For many people it also helps with the fungus/bacteria balance of the scalp because it's a much more stable microbiome not being blasted with detergents.
Many people who can't imagine it working are thinking about how their scalp behaves under conditions of constantly being stripped with harsh detergents and then smothered with thick emollients and silicones. And yes, it takes a good 6 weeks of gross, smelly, greasy, nasty-ass hair and scalp for the whole system to calm down and adjust.
Also, people who don't know to clarify first end up with really, really gross hair because of the silicone deposits left in the hair and how they react with the increasingly waxy oil, which is disgusting and extremely sticky. Remember, silicone and sebum do NOT play well together.
So you get a lot of people experimenting with it for a week or two, getting overwhelmingly gross, sticky, filthy hair and giving up.
I learned this the hard way. I tried for 2 months and my hair just got worse and worse until my fiance at the time insisted I wash it. That's when I found out about the clarifying part. After that, I transitioned just fine, and I've been doing it one and off for over a decade with no spousal complaints. In fact, DH has recently switched over to only shampooing once a month, and only with silicone free shampoo, and only using jojoba oil as conditioner (closest oil to sebum). He has sensitive skin and was getting an itchy, dry scalp with most shampoos he tried, so he wanted to try it.
Funnily enough, I'm currently washing my hair with shampoo because my scalp seems to be doing something insane with the ultra high humidity in Newfoundland and I have sporadic psoriasis that has flared up, so I have to use tar shampoo. But I hate it because my hair gets so greasy and dirty in like a day now. It goes from being way too dry and frizzy the day I wash it to nice for about half a day, then to gross and greasy in the snap of a finger. I really hate it. I typically like to run my hands through my hair and now they come out greasy, it's so gross.
FTR, there are folks who don't even use water. They build up their soft, smooth waxy layer and then clean their hair daily by using a boar bristle brush.

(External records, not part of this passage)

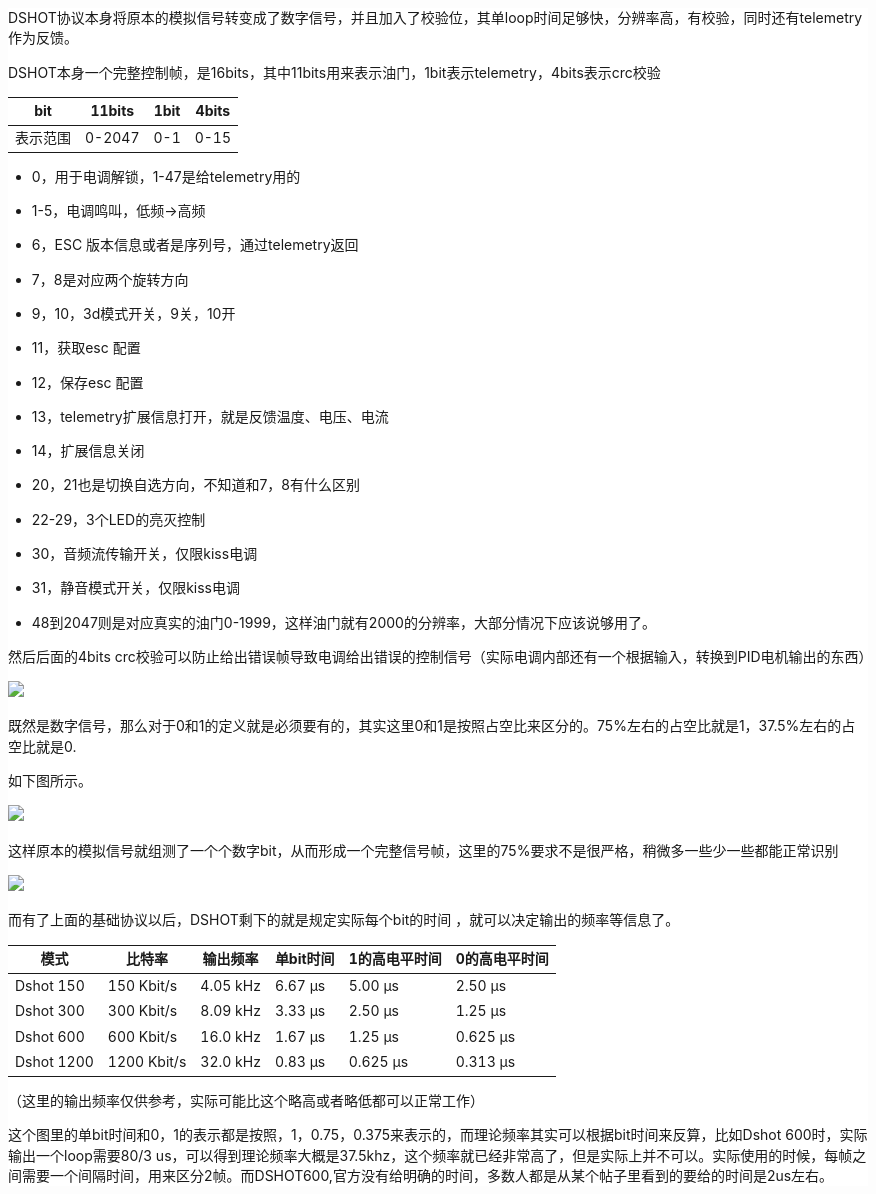 DSHOT协议本身将原本的模拟信号转变成了数字信号，并且加入了校验位，其单loop时间足够快，分辨率高，有校验，同时还有telemetry作为反馈。



DSHOT本身一个完整控制帧，是16bits，其中11bits用来表示油门，1bit表示telemetry，4bits表示crc校验

| bit      | 11bits | 1bit | 4bits |
| -------- | ------ | ---- | ----- |
| 表示范围 | 0-2047 | 0-1  | 0-15  |

- 0，用于电调解锁，1-47是给telemetry用的
- 1-5，电调鸣叫，低频->高频
- 6，ESC 版本信息或者是序列号，通过telemetry返回
- 7，8是对应两个旋转方向
- 9，10，3d模式开关，9关，10开
- 11，获取esc 配置
- 12，保存esc 配置
- 13，telemetry扩展信息打开，就是反馈温度、电压、电流
- 14，扩展信息关闭
- 20，21也是切换自选方向，不知道和7，8有什么区别
- 22-29，3个LED的亮灭控制
- 30，音频流传输开关，仅限kiss电调
- 31，静音模式开关，仅限kiss电调

- 48到2047则是对应真实的油门0-1999，这样油门就有2000的分辨率，大部分情况下应该说够用了。

然后后面的4bits crc校验可以防止给出错误帧导致电调给出错误的控制信号（实际电调内部还有一个根据输入，转换到PID电机输出的东西）

![](https://img.elmagnifico.tech/static/upload/elmagnifico/QVknPb7qy6Guplc.png)

既然是数字信号，那么对于0和1的定义就是必须要有的，其实这里0和1是按照占空比来区分的。75%左右的占空比就是1，37.5%左右的占空比就是0.

如下图所示。

![](https://img.elmagnifico.tech/static/upload/elmagnifico/sLR62aojHtD1ybr.png)

这样原本的模拟信号就组测了一个个数字bit，从而形成一个完整信号帧，这里的75%要求不是很严格，稍微多一些少一些都能正常识别

![](https://img.elmagnifico.tech/static/upload/elmagnifico/9s6PV5e1pbEzSO3.png)



而有了上面的基础协议以后，DSHOT剩下的就是规定实际每个bit的时间 ，就可以决定输出的频率等信息了。

| 模式       | 比特率      | 输出频率 | 单bit时间 | 1的高电平时间 | 0的高电平时间 |
| ---------- | ----------- | -------- | --------- | ------------- | ------------- |
| Dshot 150  | 150 Kbit/s  | 4.05 kHz | 6.67 µs   | 5.00 µs       | 2.50 µs       |
| Dshot 300  | 300 Kbit/s  | 8.09 kHz | 3.33 µs   | 2.50 µs       | 1.25 µs       |
| Dshot 600  | 600 Kbit/s  | 16.0 kHz | 1.67 µs   | 1.25 µs       | 0.625 µs      |
| Dshot 1200 | 1200 Kbit/s | 32.0 kHz | 0.83 µs   | 0.625 µs      | 0.313 µs      |

（这里的输出频率仅供参考，实际可能比这个略高或者略低都可以正常工作）

这个图里的单bit时间和0，1的表示都是按照，1，0.75，0.375来表示的，而理论频率其实可以根据bit时间来反算，比如Dshot 600时，实际输出一个loop需要80/3 us，可以得到理论频率大概是37.5khz，这个频率就已经非常高了，但是实际上并不可以。实际使用的时候，每帧之间需要一个间隔时间，用来区分2帧。而DSHOT600,官方没有给明确的时间，多数人都是从某个帖子里看到的要给的时间是2us左右。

This is where that old tradition of brushing your hair with 100 strokes every evening comes from, and is most commonly practiced in some of the traditional long hair communities. This is called sebum-only haircare. The boar bristles are so densely packed in the brush that they'll remove any excess sebum and dirt/skin cells from the hair, leaving just the thinnest sheen of sebum, and nice smooth hair.
For the ultra long hair folks of Nordic descent, even getting hair that long wet will lead to breakage from the weight alone and how fragile the strands are at the end after so many years.
When I started playing with water only, which I actually did in an effort to control my psoriasis, which it did really well until recently (thanks healthy microbiome!), I ended up chatting online with an American Amish girl. They're not allowed to cut their hair at all, ever. Because of their Nordic ancestry, their hair is super fine and fragile, so it gets very easily damaged, and preventing split ends is critical, otherwise they can end up with a giant, frizzy, knotted mess that they're not allowed to cut. So a lot of them never wet their hair because the risk of breakage and splits would be too high.
That's everyone's fun facts about hair for today.